Implementing gender quotas in Portugal: A success story?
6th European Conference on Politics and Gender
Países Baixos (Holanda)
Following the international trend, Portugal adopted legislative quotas (Parity Law) in 2006. According to that law, party lists must include at least one third of candidates of either sex, and neither sex shall occupy more than two consecutive positions. It applies to three types of elections: European, legislative and local. Among parties with parliamentary representation, there is a general compliance with the law for legislative and European elections. However, in local elections, several parties (including the bill's proponents, the PS and the BE) have failed to meet the quota law's dispositions in several municipalities.
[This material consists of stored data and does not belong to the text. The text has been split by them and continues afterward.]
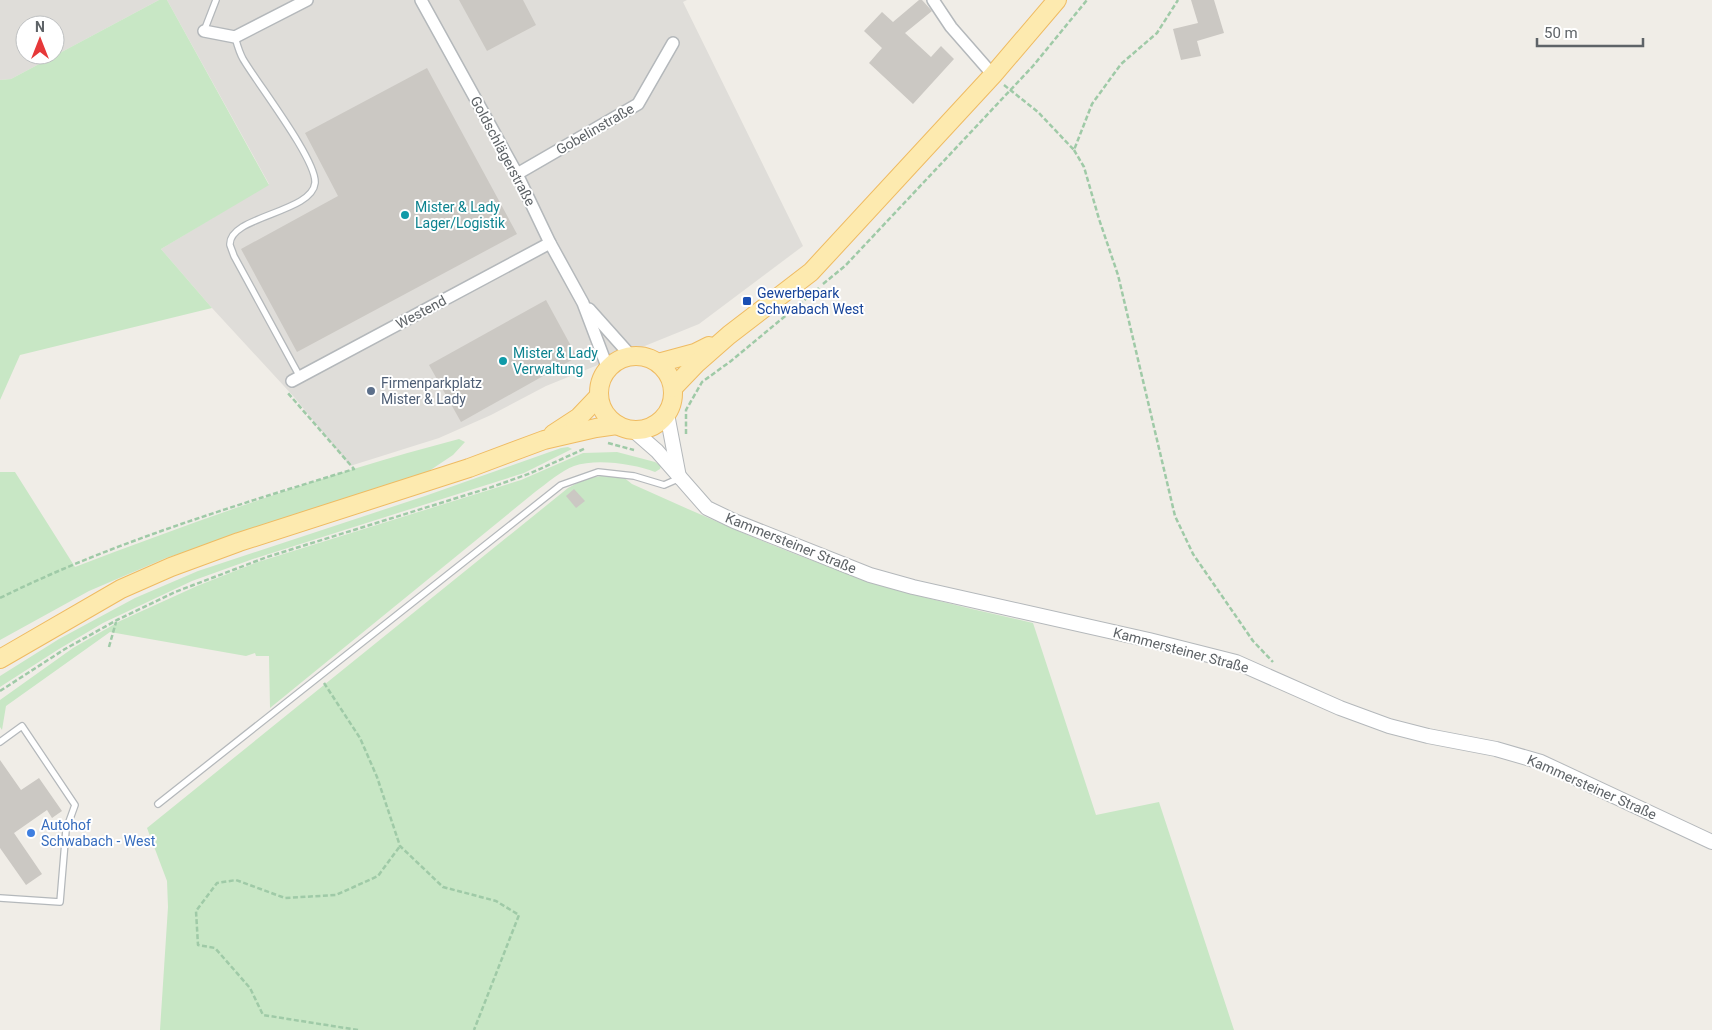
<svg xmlns="http://www.w3.org/2000/svg" width="1712" height="1030" viewBox="0 0 1712 1030" font-family="Roboto,sans-serif">
<rect width="100%" height="100%" fill="#f0ede7"/>
<g fill="#dfddd9" fill-rule="evenodd">
<path d="M 0,0 L 159,0 L 11,79 L 0,80 ZM 25,25 L 55,25 L 55,55 L 25,55 Z"/>
<polygon points="167,0 687,0 683,2 803,246 699,324 546,386 491,415 439,438 350,466 295,398 212,308 161,249 269,184"/>
</g>
<g fill="#c8e7c5">
<polygon points="159,0 167,0 269,185 161,249 212,308 20,355 0,400 0,80 11,79"/>
<path d="M 459,439 L 465,442 L 453,455 L 429,471 L 362,495 L 166,558 L 89,591 L 0,640 L 0,472 L 15,472 L 75,567 C 201,519 329,473 459,439 Z"/>
<polygon points="568,447 572,449 524,473 253,559 192,581 103,623 59,649 0,687 0,676 59,639 135,598 198,571 425,496 561,448"/>
<path d="M 617,452 L 655,462 L 661,466 L 660,469 L 655,472 C 635,464 596,458 574,466 C 562,470 546,484 535,492 L 270,708 L 269,656 L 256,656 L 255,653 L 246,656 L 110,632 L 6,706 L 2,730 L 0,727 L 0,700 L 73,648 L 120,621 L 197,586 L 258,562 L 521,480 L 583,453 Z"/>
<path d="M 601,476 L 623,477 L 632,484 C 719,523 805,562 896,589 C 941,603 987,612 1033,623 L 1096,815 L 1159,802 L 1234,1030 L 160,1030 L 168,907 L 167,881 L 147,828 L 568,488 L 585,479 Z"/>
</g>
<g fill="#cbc8c3">
<polygon points="459,0 523,0 536,25 487,51"/>
<polygon points="919,0 922,0 932,11 905,33 931,57 941,46 954,59 913,104 869,63 882,48 864,31 882,12 893,22"/>
<polygon points="1191,0 1214,0 1224,33 1197,41 1201,56 1181,60 1173,29 1198,23"/>
<polygon points="427,68 517,234 297,352 241,249 338,196 305,133"/>
<polygon points="546,300 577,357 461,422 429,365"/>
<polygon points="574,489 585,501 576,508 566,496"/>
<polygon points="0,760 21,790 39,778 62,811 52,818 47,810 14,833 42,874 26,885 0,848"/>
</g>
<g fill="none" stroke-linecap="round" stroke-linejoin="round">
<defs>
<g id="service">
<polyline points="204,31 216,0"/>
<path d="M 235,37 C 237,44 239,52 243,59 C 257,83 317,160 315,183 C 312,213 228,216 230,245 C 231,248 233,253 234,256 L 300,377"/>
<polyline points="0,742 22,726 75,805 66,830 60,902 0,898"/>
<polyline points="158,804 561,485 598,472 634,476 664,485 680,478"/>
</g>
<g id="minor">
<polyline points="421,0 517,174 550,243 583,303 608,369"/>
<polyline points="933,0 951,27 993,75"/>
<polyline points="204,31 235,37 307,0"/>
<polyline points="517,174 638,104 673,43"/>
<polyline points="589,309 631,356"/>
<polyline points="292,381 550,243"/>
</g>
<g id="tertiary">
<polyline points="667,414 679,477"/>
<polyline points="633,430 657,451 707,508 734,521 870,575 913,587 1149,640 1236,662 1340,708 1389,726 1428,736 1496,749 1541,762 1712,842"/>
</g>
<g id="primary">
<circle cx="636" cy="393" r="37"/>
<polyline points="658,363 695,353 709,346"/>
<polyline points="673,388 696,364 729,335 811,272 993,75 1057,0"/>
<polyline points="553,434 579,417 599,396"/>
<polyline points="0,659 121,589 171,567 239,542 469,468 544,440 596,428 617,425"/>
</g>
</defs>
<use href="#service" stroke="#b4b8bb" stroke-width="8"/>
<use href="#minor" stroke="#b4b8bb" stroke-width="14"/>
<use href="#tertiary" stroke="#b4b8bb" stroke-width="16"/>
<use href="#primary" stroke="#efbb62" stroke-width="20"/>
<g stroke="#9fcaa7" stroke-width="2.5" stroke-dasharray="5 2.5" stroke-linecap="butt">
<polyline points="1004,85 1038,112 1074,150 1092,104 1121,64 1157,33 1178,0"/>
<polyline points="1074,150 1084,167 1099,219 1118,275 1175,516 1193,554 1253,641 1273,662"/>
<polyline points="823,284 845,266 1033,66 1087,0"/>
<polyline points="686,434 686,410 702,382 731,361 819,288"/>
<polyline points="608,443 634,450"/>
<path d="M 0,598 C 113,542 234,506 354,469 L 287,392"/>
<polyline points="109,647 116,622"/>
<polyline points="324,683 360,738 377,777 400,846 443,887 496,901 519,915 474,1030"/>
<polyline points="0,691 65,649 117,620 175,592 267,557 492,487 531,473 586,448"/>
<polyline points="358,1030 263,1015 250,988 215,948 198,945 196,911 217,883 236,880 285,898 336,895 378,876 400,846"/>
</g>
<use href="#service" stroke="#fff" stroke-width="5.5"/>
<use href="#minor" stroke="#fff" stroke-width="11"/>
<use href="#tertiary" stroke="#fff" stroke-width="14"/>
<use href="#primary" stroke="#fdeaaf" stroke-width="18"/>
</g>
<g fill="#0f9aa8" stroke="#fff" stroke-width="2">
<circle cx="405" cy="215" r="5"/>
<circle cx="503" cy="361" r="5"/>
</g>
<rect fill="#1a4fb4" stroke="#fff" stroke-width="2" x="742" y="296" width="10" height="10" rx="2.5"/>
<circle fill="#5c6f8a" stroke="#fff" stroke-width="2" cx="371" cy="391" r="5"/>
<circle fill="#3f7fe0" stroke="#fff" stroke-width="2" cx="31" cy="833" r="5"/>
<g text-anchor="middle" stroke-width="4" stroke-linejoin="round" paint-order="stroke">
<g font-size="14" fill="#5e6367" stroke="#fff">
<text transform="translate(595 129) rotate(-30)" y="5">Gobelinstraße</text>
<text transform="translate(503 151) rotate(62)" y="5">Goldschlägerstraße</text>
<text transform="translate(421 312) rotate(-28)" y="5">Westend</text>
<text transform="translate(791 543) rotate(22)" y="5">Kammersteiner Straße</text>
<text transform="translate(1181 650) rotate(15)" y="5">Kammersteiner Straße</text>
<text transform="translate(1592 787) rotate(24)" y="5">Kammersteiner Straße</text>
</g>
<g font-size="14" fill="#0d838f" stroke="#fff" text-anchor="start">
<text x="415" y="212">Mister &amp; Lady<tspan x="415" dy="16">Lager/Logistik</tspan></text>
<text x="513" y="358">Mister &amp; Lady<tspan x="513" dy="16">Verwaltung</tspan></text>
</g>
<g font-size="14" fill="#164399" stroke="#fff" text-anchor="start">
<text x="757" y="298">Gewerbepark<tspan x="757" dy="16">Schwabach West</tspan></text>
</g>
<g font-size="14" fill="#4e5e75" stroke="#fff" text-anchor="start">
<text x="381" y="388">Firmenparkplatz<tspan x="381" dy="16">Mister &amp; Lady</tspan></text>
</g>
<g font-size="14" fill="#366cbe" stroke="#fff" text-anchor="start">
<text x="41" y="830">Autohof<tspan x="41" dy="16">Schwabach - West</tspan></text>
</g>
</g>
<g transform="translate(40 40)"><circle r="24" fill="#ffffff" stroke="#bfc1c2"/>
<path d="M0-4L9 19L0 12L-9 19Z" fill="#e63839"/>
<text y="-8" font-size="14" font-weight="bold" text-anchor="middle" fill="#5e6367">N</text>
</g>
<path d="M1537 38v8h106v-8" fill="none" stroke="#5e6367" stroke-width="2.5"/>
<text x="1544" y="38" font-size="15" fill="#5e6367" stroke="#ffffff" stroke-width="4" paint-order="stroke">50 m</text>
</svg>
After the law’s implementation, gender equality in politics once again vanished from the political agenda. However, in March 2018 the current socialist government introduced a bill proposing the revision of the law, which is still under discussion in parliament. This paper follows the ‘Gender Equality Policy in Practice’ (GEPP) approach – along with its practical steps – and aims to deepen our understanding of the implementation of the quota law in Portugal, including the degree to which that law has contributed to promoting gender equality. After mapping out how the quota law was actually implemented in Portugal – including a description of the tools and instruments that were set up and how things happened in practice – an initial assessment of the policy’s effects/success is developed. The latter contributes to the open debate on the indicators of success related to a legislative quota law.